The first post I read this morning was @mummybarrow’s Ranty Friday on her twitter conversation with Dom Joly (whoever that is) about his use of the c word when referring to an experience with Cineworld. I’m 100% with Mummy Barrow on this one by the way – and I’m saying that as a swearer myself – have a read and see where you stand.
But I’m not going to talk about swearing on twitter, I’m going to talk about something I find even more offensive – ‘naming and shaming’. This kind of thing:
‘Awful customer service from XYZ at @asda Cardiff Bay today’
‘Would it be so hard to smile at your customers, XYZ @sainsburys in Roath?’
‘Not sure what you’re paying XYZ in your Cardiff branch for, @johnlewis, it’s certainly not for good customer service’
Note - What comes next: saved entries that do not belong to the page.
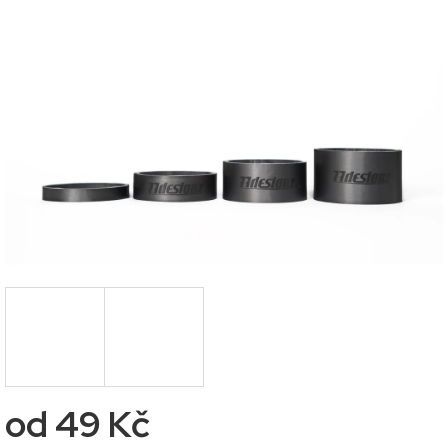
0,0
z
5
hvězdiček.
od
49 Kč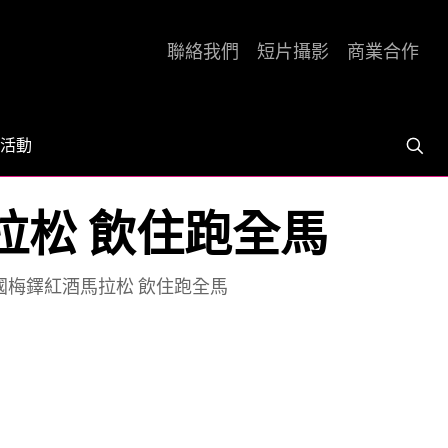
聯絡我們
短片攝影
商業合作
活動
紅酒馬拉松 飲住跑全馬
oc] 法國梅鐸紅酒馬拉松 飲住跑全馬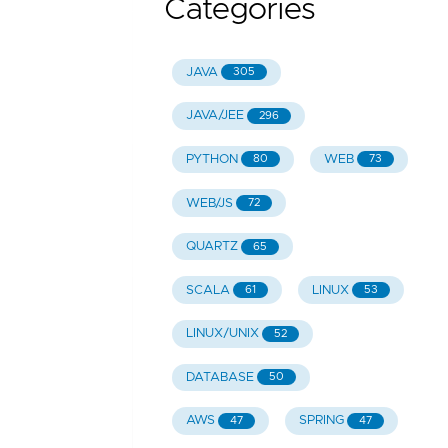
Categories
JAVA
305
JAVA/JEE
296
PYTHON
WEB
80
73
WEB/JS
72
QUARTZ
65
SCALA
LINUX
61
53
LINUX/UNIX
52
DATABASE
50
AWS
SPRING
47
47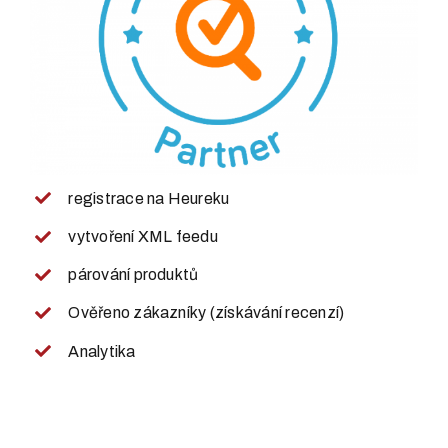
registrace na Heureku
vytvoření XML feedu
párování produktů
Ověřeno zákazníky (získávání recenzí)
Analytika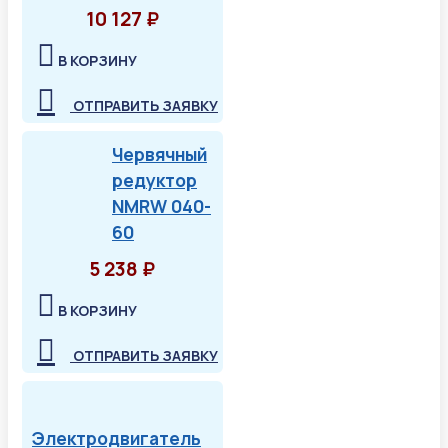
10 127 ₽
В КОРЗИНУ
ОТПРАВИТЬ ЗАЯВКУ
Червячный
редуктор
NMRW 040-
60
5 238 ₽
В КОРЗИНУ
ОТПРАВИТЬ ЗАЯВКУ
Электродвигатель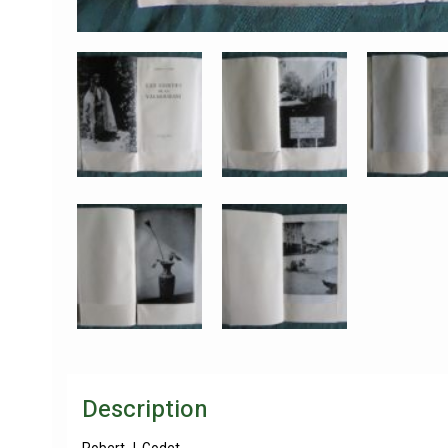
Description
Robert J. Godet.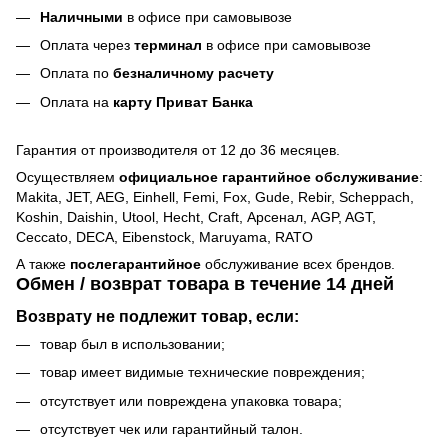
Наличными
в офисе при самовывозе
Оплата через
терминал
в офисе при самовывозе
Оплата по
безналичному расчету
Оплата на
карту Приват Банка
Гарантия от производителя от 12 до 36 месяцев.
Осуществляем
официальное гарантийное обслуживание
:
Makita, JET, AEG, Einhell, Femi, Fox, Gude, Rebir, Scheppach,
Koshin, Daishin, Utool, Hecht, Craft, Арсенал, AGP, AGT,
Ceccato, DECA, Eibenstock, Maruyama, RATO
А также
послегарантийное
обслуживание всех брендов.
Обмен / возврат товара в течение 14 дней
Возврату не подлежит товар, если:
товар был в использовании;
товар имеет видимые технические повреждения;
отсутствует или повреждена упаковка товара;
отсутствует чек или гарантийный талон.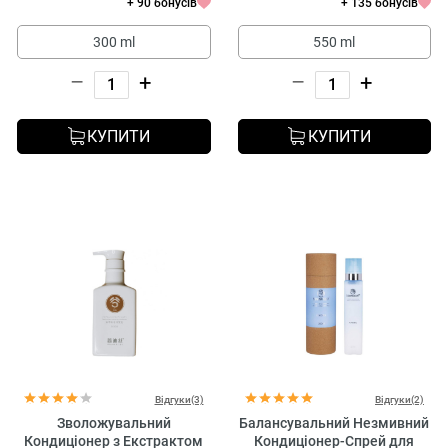
+ 90 бонусів
+ 135 бонусів
300 ml
550 ml
–
+
–
+
КУПИТИ
КУПИТИ
Відгуки(3)
Відгуки(2)
Зволожувальний
Балансувальний Незмивний
Кондиціонер з Екстрактом
Кондиціонер-Спрей для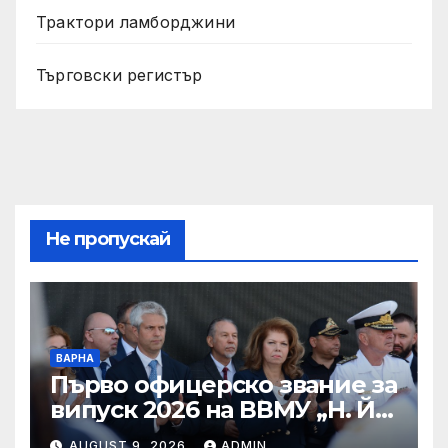
Трактори ламборджини
Търговски регистър
Не пропускай
ВАРНА
Първо офицерско звание за
випуск 2026 на ВВМУ „Н. Й.
Вапцаров“
AUGUST 9, 2026
ADMIN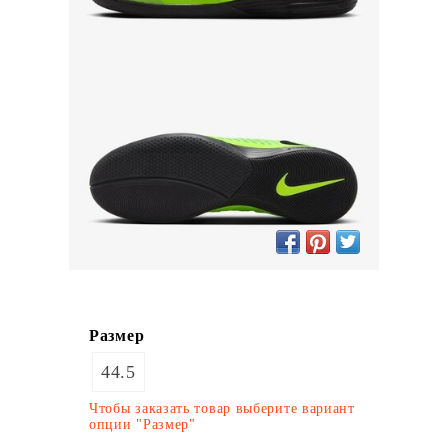
Размер
44.5
Чтобы заказать товар выберите вариант
опции "Размер"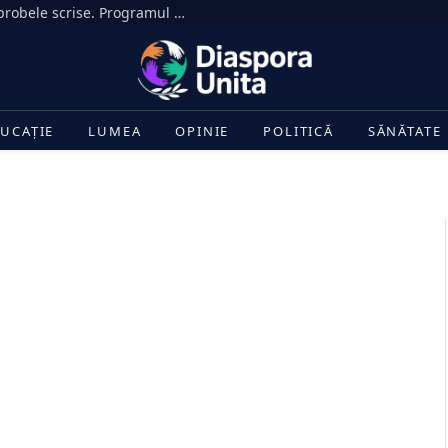
peste 33.000 de candidați încep luni probele scrise. Programul complet și regulile din sălile de examen
UCAȚIE
LUMEA
OPINIE
POLITICĂ
SĂNĂTATE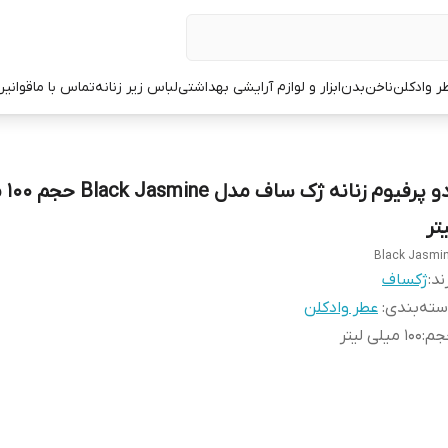
ر وادکلن
ناخن
بدن
ابزار و لوازم آرایشی بهداشتی
لباس زیر زنانه
تماس با ما
قوانین
ادو پرفیو
تر
Black Jasmi
ند:
ژکساف
ته‌بندی
:
عطر وادکلن
جم
:
100 میلی لیتر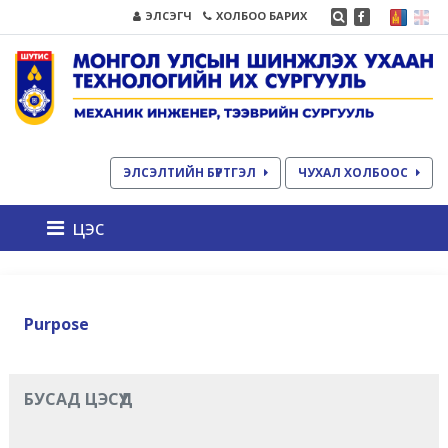
ЭЛСЭГЧ
ХОЛБОО БАРИХ
ЭЛСЭЛТИЙН БҮРТГЭЛ
ЧУХАЛ ХОЛБООС
цэс
Purpose
БУСАД ЦЭСҮҮД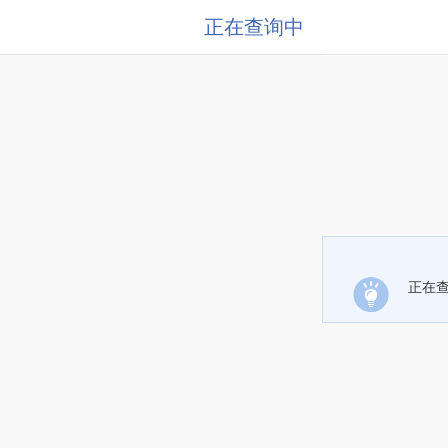
正在查询中
正在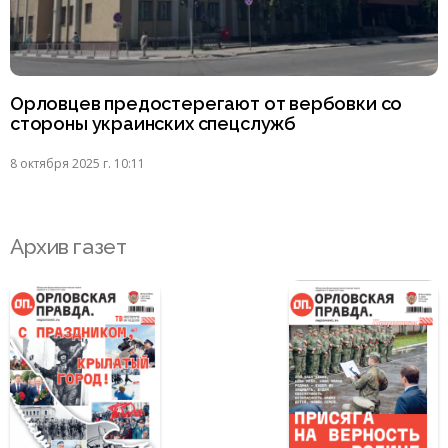
Орловцев предостерегают от вербовки со
стороны украинских спецслужб
8 октября 2025 г. 10:11
Архив газет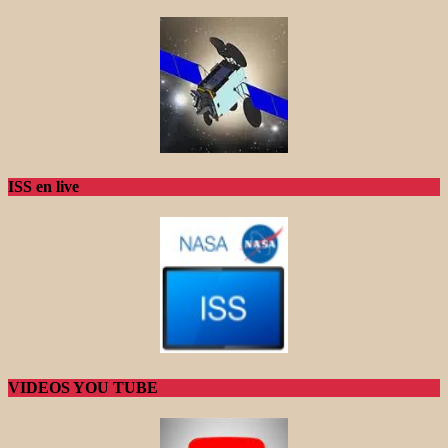
ISS en live
VIDEOS YOU TUBE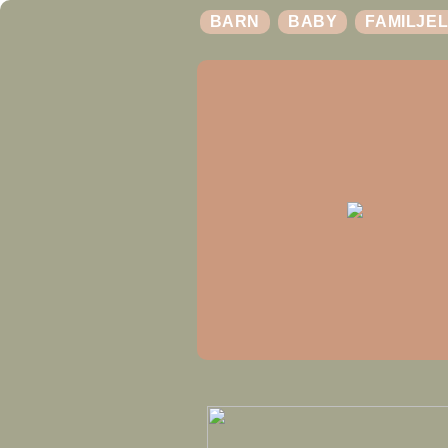
BARN
BABY
FAMILJEL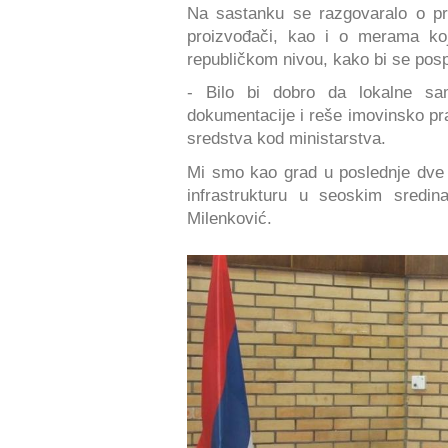
Na sastanku se razgovaralo o pr
proizvođači, kao i o merama ko
republičkom nivou, kako bi se posp
- Bilo bi dobro da lokalne sam
dokumentacije i reše imovinsko pra
sredstva kod ministarstva.
Mi smo kao grad u poslednje dve 
infrastrukturu u seoskim sredi
Milenković.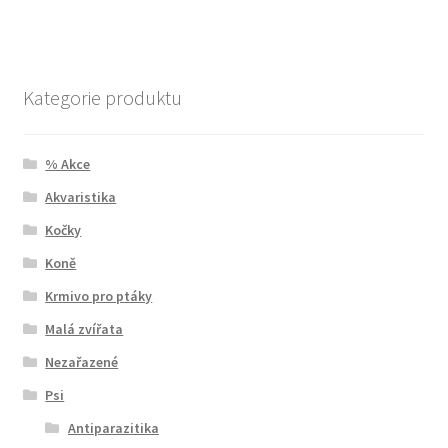
Kategorie produktu
% Akce
Akvaristika
Kočky
Koně
Krmivo pro ptáky
Malá zvířata
Nezařazené
Psi
Antiparazitika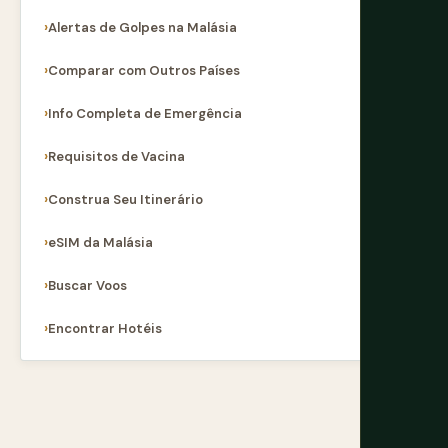
Alertas de Golpes na Malásia
Comparar com Outros Países
Info Completa de Emergência
Requisitos de Vacina
Construa Seu Itinerário
eSIM da Malásia
Buscar Voos
Encontrar Hotéis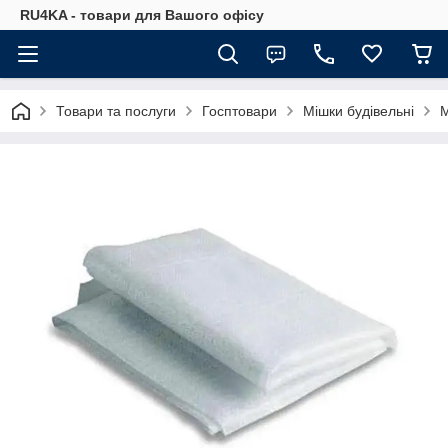
RU4KA - товари для Вашого офісу
Товари та послуги
Госптовари
Мішки будівельні
М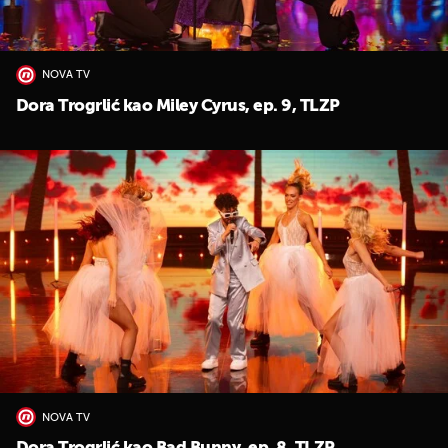
NOVA TV
Dora Trogrlić kao Miley Cyrus, ep. 9, TLZP
UKLJUČITE NOTIFIKACIJE
NOVA TV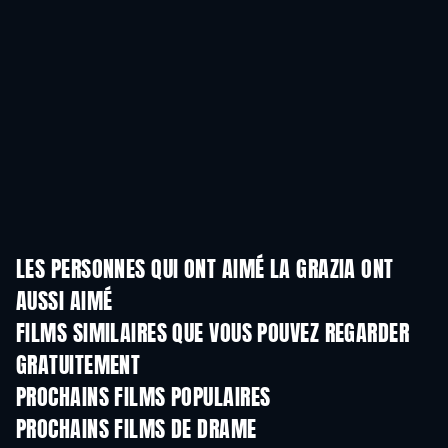
LES PERSONNES QUI ONT AIMÉ LA GRAZIA ONT
AUSSI AIMÉ
FILMS SIMILAIRES QUE VOUS POUVEZ REGARDER
GRATUITEMENT
PROCHAINS FILMS POPULAIRES
PROCHAINS FILMS DE DRAME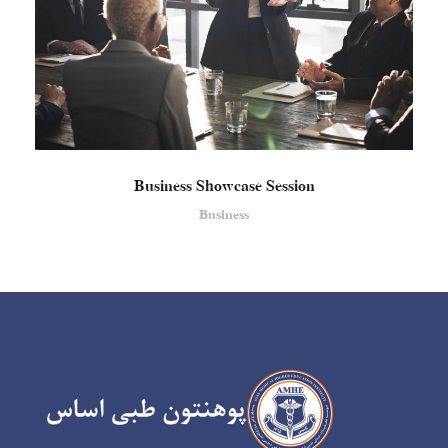
Business Showcase Session
Business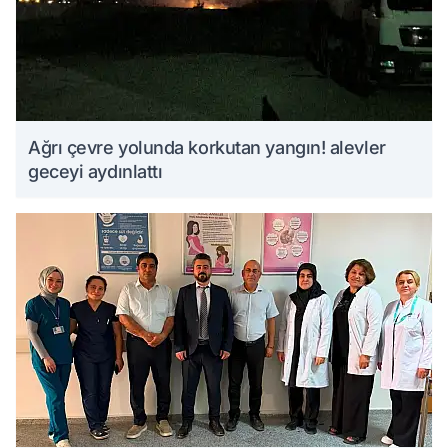
Ağrı çevre yolunda korkutan yangın! alevler
geceyi aydınlattı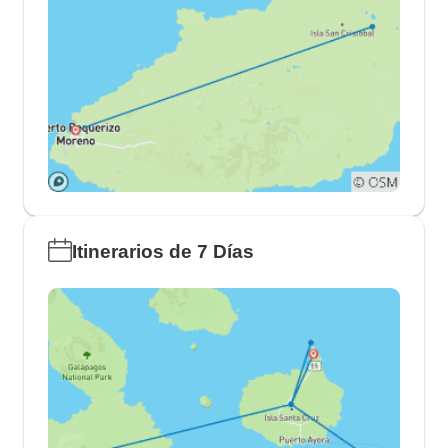
Itinerarios de 7 Días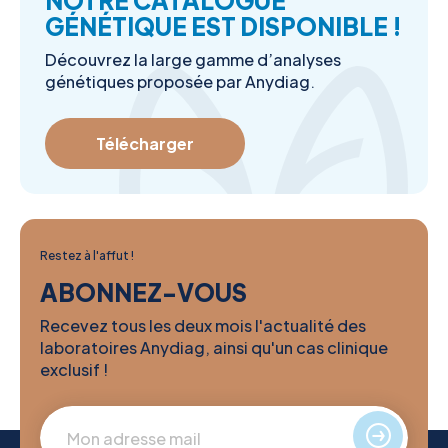
NOTRE CATALOGUE
GÉNÉTIQUE EST DISPONIBLE !
Découvrez la large gamme d’analyses
génétiques proposée par Anydiag.
Télécharger
Restez à l'affut !
ABONNEZ-VOUS
Recevez tous les deux mois l'actualité des
laboratoires Anydiag, ainsi qu'un cas clinique
exclusif !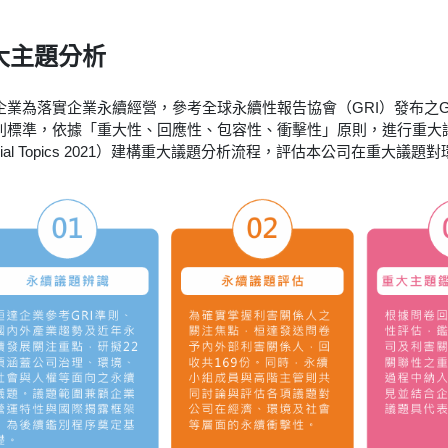
大主題分析
業為落實企業永續經營，參考全球永續性報告協會（GRI）發布之GRI準則（GR
則標準，依據「重大性、回應性、包容性、衝擊性」原則，進行重大議題鑑
erial Topics 2021）建構重大議題分析流程，評估本公司在重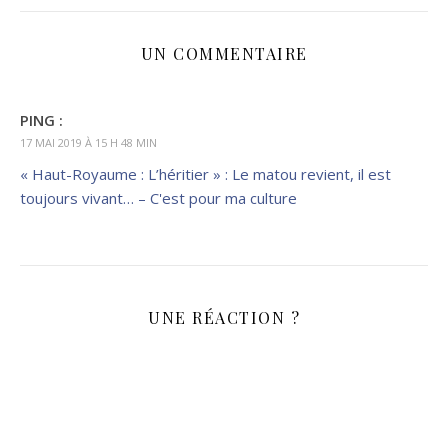
UN COMMENTAIRE
PING :
17 MAI 2019 À 15 H 48 MIN
« Haut-Royaume : L’héritier » : Le matou revient, il est
toujours vivant… – C'est pour ma culture
UNE RÉACTION ?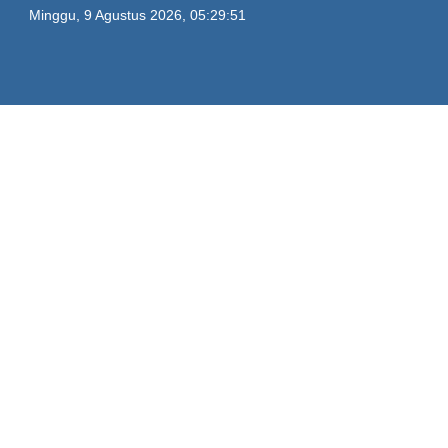
Minggu, 9 Agustus 2026, 05:29:51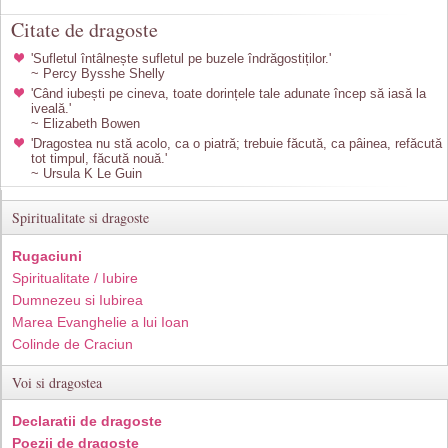
Citate de dragoste
'Sufletul întâlnește sufletul pe buzele îndrăgostiților.'
~ Percy Bysshe Shelly
'Când iubești pe cineva, toate dorințele tale adunate încep să iasă la
iveală.'
~ Elizabeth Bowen
'Dragostea nu stă acolo, ca o piatră; trebuie făcută, ca pâinea, refăcută
tot timpul, făcută nouă.'
~ Ursula K Le Guin
Spiritualitate si dragoste
Rugaciuni
Spiritualitate / Iubire
Dumnezeu si Iubirea
Marea Evanghelie a lui Ioan
Colinde de Craciun
Voi si dragostea
Declaratii de dragoste
Poezii de dragoste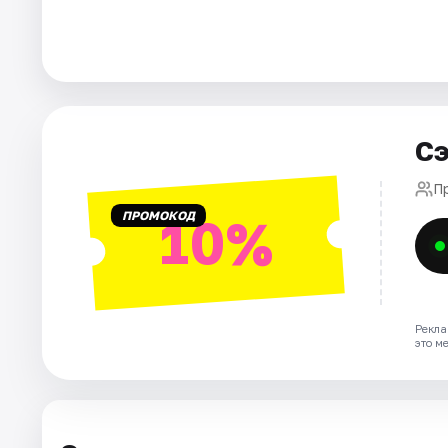
Площадки
Артисты
Рейтинги
Сэ
П
ПРОМОКОД
10%
Рекла
это м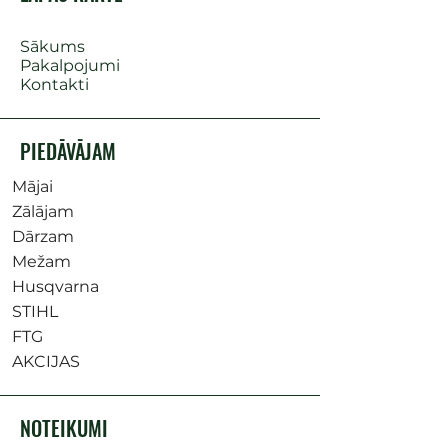
Sākums
Pakalpojumi
Kontakti
PIEDĀVĀJAM
Mājai
Zālājam
Dārzam
Mežam
Husqvarna
STIHL
FTG
AKCIJAS
NOTEIKUMI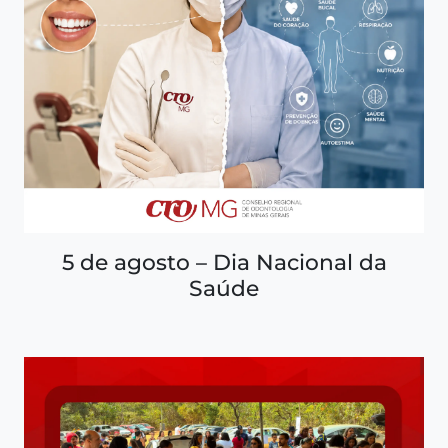
5 de agosto – Dia Nacional da
Saúde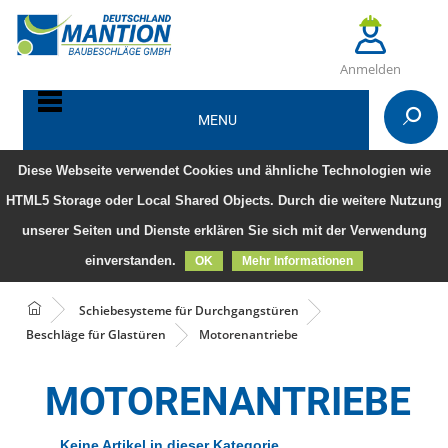
Anmelden
MENU
Diese Webseite verwendet Cookies und ähnliche Technologien wie
HTML5 Storage oder Local Shared Objects. Durch die weitere Nutzung
unserer Seiten und Dienste erklären Sie sich mit der Verwendung
einverstanden.
OK
Mehr Informationen
Schiebesysteme für Durchgangstüren
Beschläge für Glastüren
Motorenantriebe
MOTORENANTRIEBE
Keine Artikel in dieser Kategorie.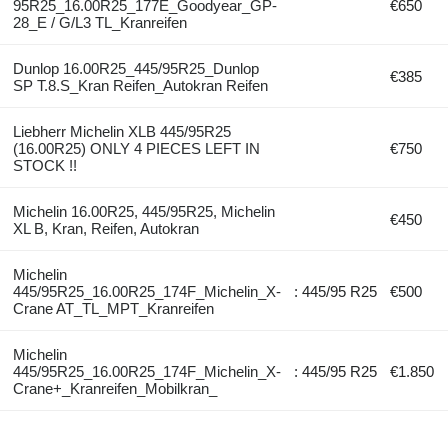
95R25_16.00R25_177E_Goodyear_GP-
€650
28_E / G/L3 TL_Kranreifen
Dunlop 16.00R25_445/95R25_Dunlop
€385
SP T.8.S_Kran Reifen_Autokran Reifen
Liebherr Michelin XLB 445/95R25
(16.00R25) ONLY 4 PIECES LEFT IN
€750
STOCK !!
Michelin 16.00R25, 445/95R25, Michelin
€450
XL B, Kran, Reifen, Autokran
Michelin
445/95R25_16.00R25_174F_Michelin_X-
: 445/95 R25
€500
Crane AT_TL_MPT_Kranreifen
Michelin
445/95R25_16.00R25_174F_Michelin_X-
: 445/95 R25
€1.850
Crane+_Kranreifen_Mobilkran_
These are all paraphrased examples of tweets that I’ve seen – you’ve probably had similar ones pop up on your timeline. And more often than not these tweets are from people who have no idea how crap and demoralising a minimum wage job at the front line of retail/call centres/other service industry because they’ve never had to do it.
I DETEST this sort of tweeting. It’s no more and no less than bullying. It’s abusing one of Twitter’s great strengths – the ability to have a direct line to the brands you care about, and turning it into an anonymous hit and run, and one with no consequences or comebacks. Someone is going to get at least a bollocking, at worst lose their job, and without any opportunity to defend themselves.
If you think an organisation is being let down by its staff, by all means raise it through the proper channels. At least that way you give the target of your wrath the right of reply. If you don’t think whatever it is that bugs you is worthy of your time and energy in making a complaint, then sure, drop a quick – general – tweet to the company – they’ll probably value your feedback.
But don’t be a bully. Because if you indulge in throwaway ‘naming and shaming’ that’s what you are.